*Work order*: Note on the material below: return exactly the lines from the line that holds "TABLE 1 | Assessment" through the line that holds "Figure 9. Impedance", and leave out each picture.

*Information given*:
---------------
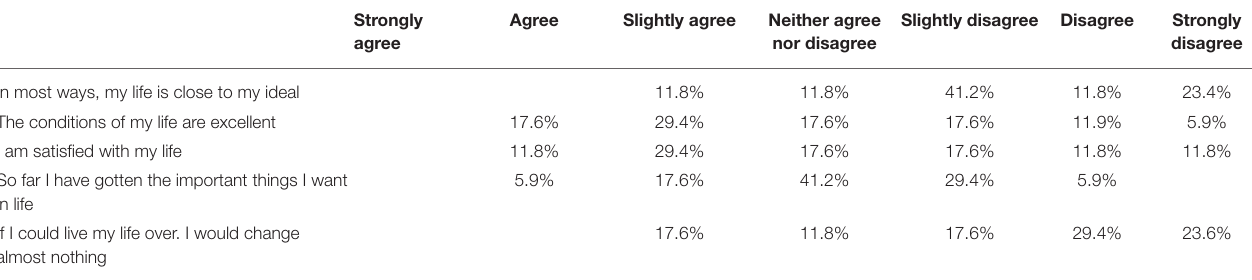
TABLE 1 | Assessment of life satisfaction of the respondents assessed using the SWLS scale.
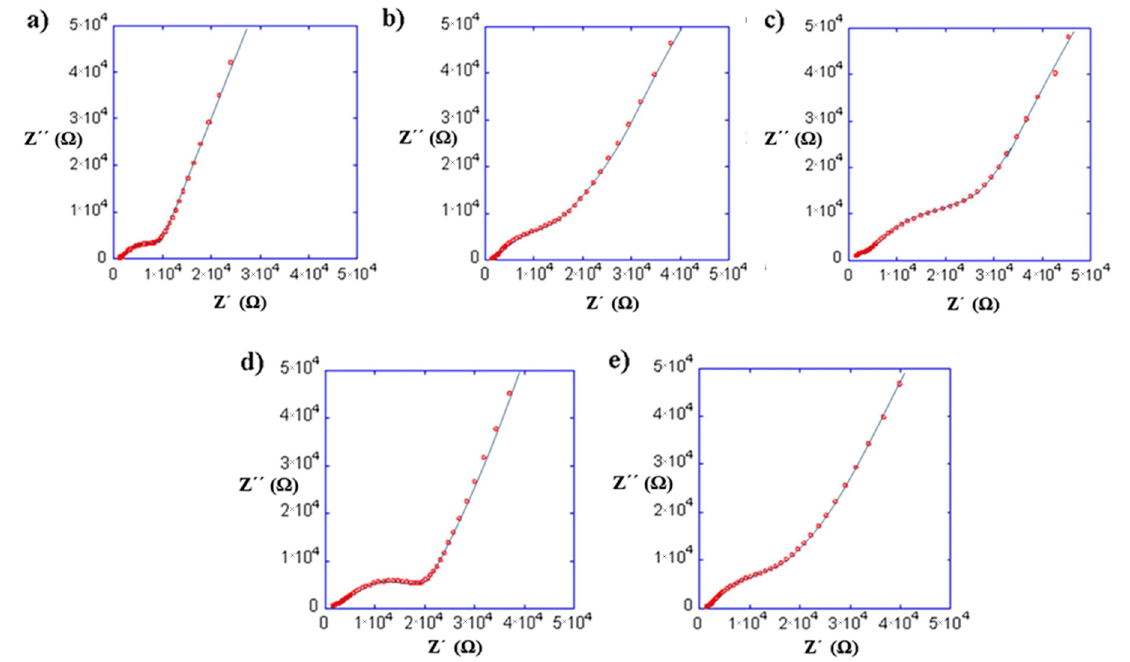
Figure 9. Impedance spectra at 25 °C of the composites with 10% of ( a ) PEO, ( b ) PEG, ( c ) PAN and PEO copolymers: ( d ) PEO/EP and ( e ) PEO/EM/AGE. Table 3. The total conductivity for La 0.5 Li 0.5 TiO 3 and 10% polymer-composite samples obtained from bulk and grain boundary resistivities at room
---------------
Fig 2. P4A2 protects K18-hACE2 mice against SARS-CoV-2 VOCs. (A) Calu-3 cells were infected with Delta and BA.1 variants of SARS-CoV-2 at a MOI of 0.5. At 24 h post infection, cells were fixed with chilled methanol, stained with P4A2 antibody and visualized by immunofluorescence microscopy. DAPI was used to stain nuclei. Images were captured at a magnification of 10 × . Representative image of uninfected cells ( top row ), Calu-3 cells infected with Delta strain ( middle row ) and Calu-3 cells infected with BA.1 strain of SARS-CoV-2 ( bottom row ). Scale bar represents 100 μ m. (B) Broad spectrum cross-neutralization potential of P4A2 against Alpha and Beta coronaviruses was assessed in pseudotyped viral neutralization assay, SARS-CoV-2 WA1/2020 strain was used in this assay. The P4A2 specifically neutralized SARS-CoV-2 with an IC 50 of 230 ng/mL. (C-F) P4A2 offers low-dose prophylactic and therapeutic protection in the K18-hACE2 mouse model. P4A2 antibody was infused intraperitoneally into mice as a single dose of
---------------
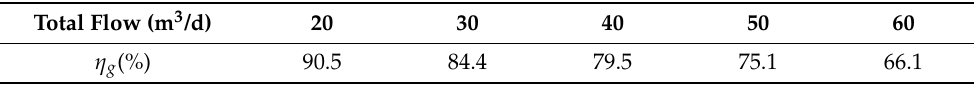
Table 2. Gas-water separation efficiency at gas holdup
---------------
*Result*:
TABLE 1 | Assessment of life satisfaction of the respondents assessed using the SWLS scale.
Figure 9. Impedance spectra at 25 °C of the composites with 10% of ( a ) PEO, ( b ) PEG, ( c ) PAN and PEO copolymers: ( d ) PEO/EP and ( e ) PEO/EM/AGE. Table 3. The total conductivity for La 0.5 Li 0.5 TiO 3 and 10% polymer-composite samples obtained from bulk and grain boundary resistivities at room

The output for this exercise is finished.